* **Record excerpts**:
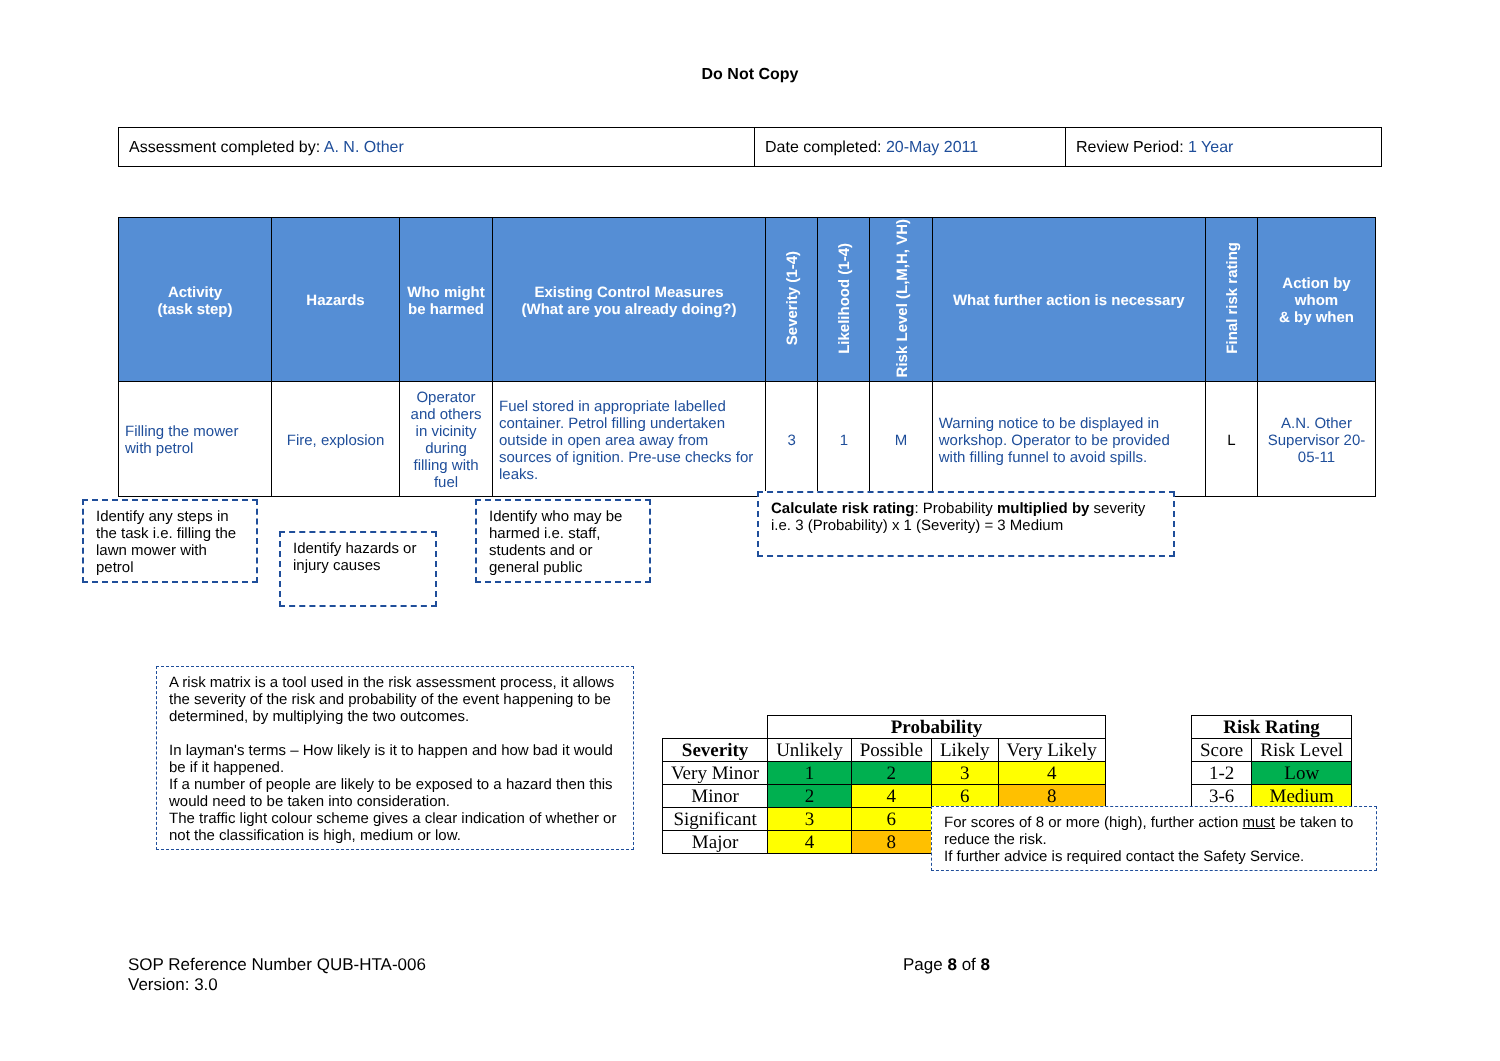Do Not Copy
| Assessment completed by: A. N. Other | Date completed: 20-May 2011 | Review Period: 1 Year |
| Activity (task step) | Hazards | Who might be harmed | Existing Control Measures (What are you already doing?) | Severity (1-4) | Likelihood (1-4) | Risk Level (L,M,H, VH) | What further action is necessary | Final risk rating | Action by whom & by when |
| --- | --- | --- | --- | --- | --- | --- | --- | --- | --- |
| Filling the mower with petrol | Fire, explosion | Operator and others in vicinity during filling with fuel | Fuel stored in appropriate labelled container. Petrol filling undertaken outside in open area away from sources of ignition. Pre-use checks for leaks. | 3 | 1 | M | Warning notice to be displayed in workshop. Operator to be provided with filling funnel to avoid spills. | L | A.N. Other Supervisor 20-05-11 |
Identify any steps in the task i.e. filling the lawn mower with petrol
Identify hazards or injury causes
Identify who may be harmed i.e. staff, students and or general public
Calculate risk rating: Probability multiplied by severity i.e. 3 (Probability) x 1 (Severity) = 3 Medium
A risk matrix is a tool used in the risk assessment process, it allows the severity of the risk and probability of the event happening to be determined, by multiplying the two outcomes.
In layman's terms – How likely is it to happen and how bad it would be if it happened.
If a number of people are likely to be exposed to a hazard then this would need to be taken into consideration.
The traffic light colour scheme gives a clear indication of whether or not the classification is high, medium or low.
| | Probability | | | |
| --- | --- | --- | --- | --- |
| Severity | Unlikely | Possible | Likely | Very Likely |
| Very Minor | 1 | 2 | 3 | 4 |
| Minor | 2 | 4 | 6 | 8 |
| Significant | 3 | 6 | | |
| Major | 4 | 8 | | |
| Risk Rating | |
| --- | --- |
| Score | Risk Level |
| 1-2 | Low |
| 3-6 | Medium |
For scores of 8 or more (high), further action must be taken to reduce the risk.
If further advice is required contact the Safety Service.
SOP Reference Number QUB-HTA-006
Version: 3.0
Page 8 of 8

* **Exercise goal**: Full transcription without images: please go through the records and repeat them exactly.

* **Result for this task**:
Do Not Copy
| Assessment completed by: A. N. Other | Date completed: 20-May 2011 | Review Period: 1 Year |
| Activity (task step) | Hazards | Who might be harmed | Existing Control Measures (What are you already doing?) | Severity (1-4) | Likelihood (1-4) | Risk Level (L,M,H, VH) | What further action is necessary | Final risk rating | Action by whom & by when |
| --- | --- | --- | --- | --- | --- | --- | --- | --- | --- |
| Filling the mower with petrol | Fire, explosion | Operator and others in vicinity during filling with fuel | Fuel stored in appropriate labelled container. Petrol filling undertaken outside in open area away from sources of ignition. Pre-use checks for leaks. | 3 | 1 | M | Warning notice to be displayed in workshop. Operator to be provided with filling funnel to avoid spills. | L | A.N. Other Supervisor 20-05-11 |
Identify any steps in the task i.e. filling the lawn mower with petrol
Identify hazards or injury causes
Identify who may be harmed i.e. staff, students and or general public
Calculate risk rating: Probability multiplied by severity i.e. 3 (Probability) x 1 (Severity) = 3 Medium
A risk matrix is a tool used in the risk assessment process, it allows the severity of the risk and probability of the event happening to be determined, by multiplying the two outcomes.
In layman's terms – How likely is it to happen and how bad it would be if it happened.
If a number of people are likely to be exposed to a hazard then this would need to be taken into consideration.
The traffic light colour scheme gives a clear indication of whether or not the classification is high, medium or low.
| | Probability | | | |
| --- | --- | --- | --- | --- |
| Severity | Unlikely | Possible | Likely | Very Likely |
| Very Minor | 1 | 2 | 3 | 4 |
| Minor | 2 | 4 | 6 | 8 |
| Significant | 3 | 6 | | |
| Major | 4 | 8 | | |
| Risk Rating | |
| --- | --- |
| Score | Risk Level |
| 1-2 | Low |
| 3-6 | Medium |
For scores of 8 or more (high), further action must be taken to reduce the risk.
If further advice is required contact the Safety Service.
SOP Reference Number QUB-HTA-006
Version: 3.0
Page 8 of 8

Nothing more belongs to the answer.